回送電車

一人の女性が、駅のホームで佇んでいた。



”わたしは、なんの為に生きているの?”



”わたしは、彼のなんだったの?”



”わたしの家族って、一体なんなの?”



”わたしの居場所ってどこ?”



そんなことを、わたしは思いながらホームに居た。



そして、数分たった。






すると、電車が近づいて来た。




わたしは、良かったと思った。




だけれど、それは回送電車だった。もちろん、扉が開くこともなく、その電車には乗れない。




はず、だった・・・。




突然、目の前の回送電車の扉が開き、



「そちらの女性の方。お乗りなさい」



と、男性の声で、アナウンスが流れた。




「えっ・・・わ・・・わたし・・・?」




「そうですよ。さぁ、心配しないで早く」




「はい。わかりました・・・」




そうわたしは言って、電車に乗った。








「まもなく、こちらの回送電車は発車します。こちらの電車はパラダイス行きです」





「え・・・パラダイス・・・?」




電車は、発車した。




わたしは、窓の外を見た。
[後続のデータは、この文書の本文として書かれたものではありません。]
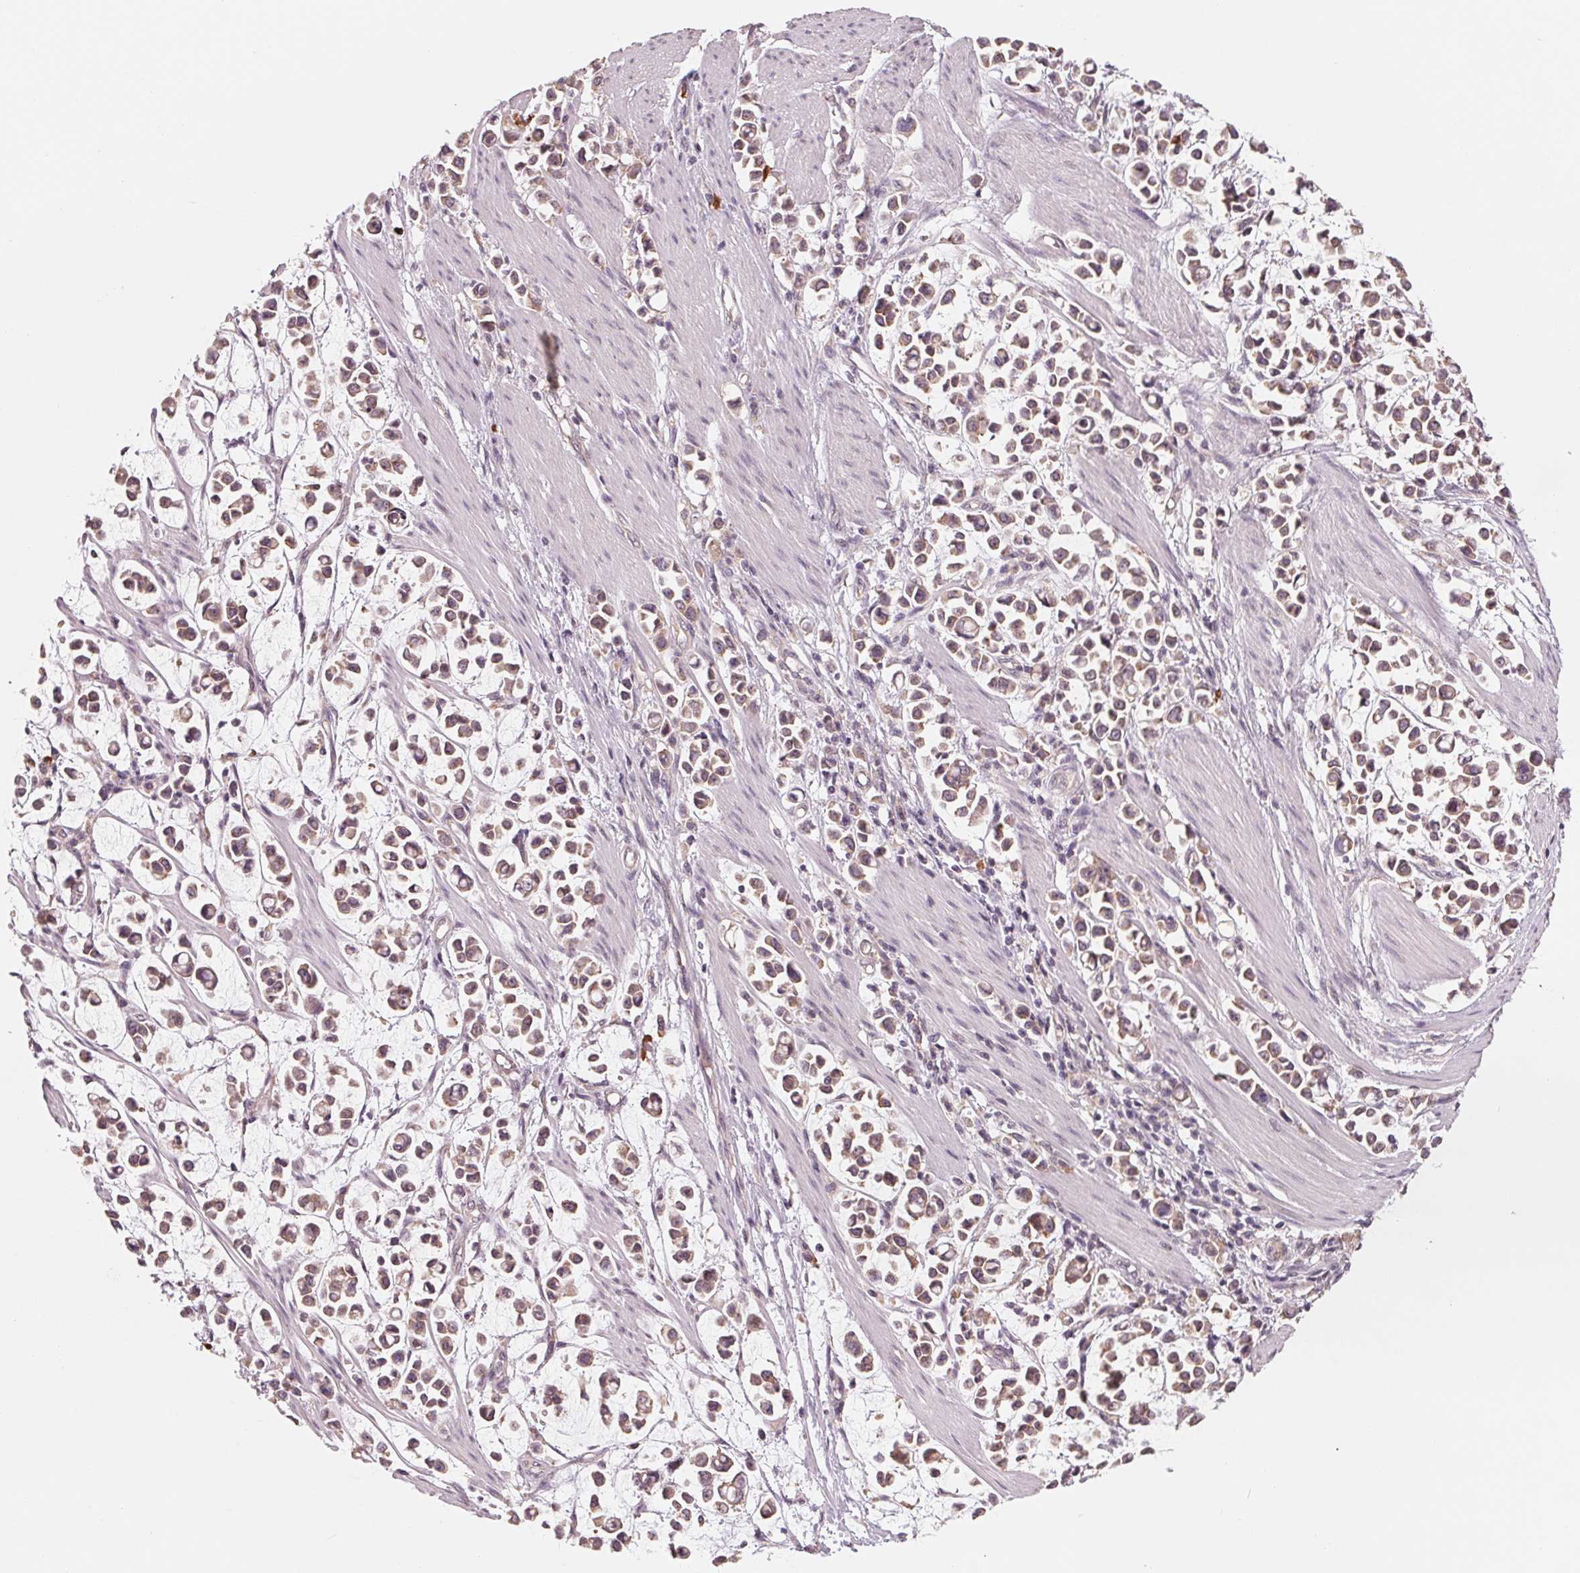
{"staining": {"intensity": "weak", "quantity": ">75%", "location": "cytoplasmic/membranous"}, "tissue": "stomach cancer", "cell_type": "Tumor cells", "image_type": "cancer", "snomed": [{"axis": "morphology", "description": "Adenocarcinoma, NOS"}, {"axis": "topography", "description": "Stomach"}], "caption": "Human stomach cancer (adenocarcinoma) stained with a protein marker demonstrates weak staining in tumor cells.", "gene": "GIGYF2", "patient": {"sex": "male", "age": 82}}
よくある景色だった。




そして、いつの間にか、わたしは眠っていた。










「到着。到着。パラダイスです。パラダイスです」





また、アナウンスが流れた。






わたしは、目覚めて咄嗟に窓の外を見た。





洒落た街並みが見えた。





わたしは、電車を降りて駅を出て、街に出た。





そこには、一軒だけショットバーがあった。





その他には、なにもなかった。しかたなく、そこに入った。






「いらっしゃい! お嬢さん」




「なにか飲み物もらえますか?」




「かしこまりました」




「メニューは、無いのですか?」




「当店は、全てバーテンダーのお任せになっております」




「そう・・・です・・・か・・・」




数分後。





「はい。どうぞ。お召し上がりください」



そのカクテルらしき物体は美味しそうな色をしていた。




「パラダイス・カクテルです」



バーテンダーは、言った。




わたしは、ゆっくり口にそれを運んだ。




「美味しい・・・それに・・・なんだか不思議な気分・・・」




「パラダイスへようこそ」


バーテンダーは、言った。





そして、わたしの意識が遠のいた。









しばらくしてから、わたしは、ゆっくりと目覚めた。





そして、目の前を見た。





「わぁ――――――!!」




そこには、綺麗な山々や丘があり、河も流れていた。




心地の良い風も吹いている。




「気持ち良い!!」




足元を見ると花々も無数に咲いている。




「なんて綺麗なの!!」




わたしは、様々な光景をただ、呆然と眺めた。





次は、丘の上にあがった。そこから海が見えた。




青い海だ。





底が透き通るほどの青い海だ。






その風景に見とれていると、知らないうちに赤いものが




降ってきた。紅葉だった。





もう一度、わたしは辺りを見回した。





そこには、赤い葉を揺らしている木々たちが見えた。








そして、今度は雪が降り始めた。




「えっ・・・雪・・・?」




次第に、辺りが雪化粧になって行く。





「すごいわ。ほんとにすごい」









「ここは、どこなの?」




「パラダイスですよ。さぁ、お戻りなさい」



そのバーテンダーの声で、目が覚めた。









すると、そこは、最初の駅のホームだった。





わたしは、唖然とした。



「一体、どういうこと?」




一人で、また佇んでいると声がした。




「またの起こしをお待ちしております」






駅のアナウンスの声だった。







わたしは、いつの間にか笑顔になっていた。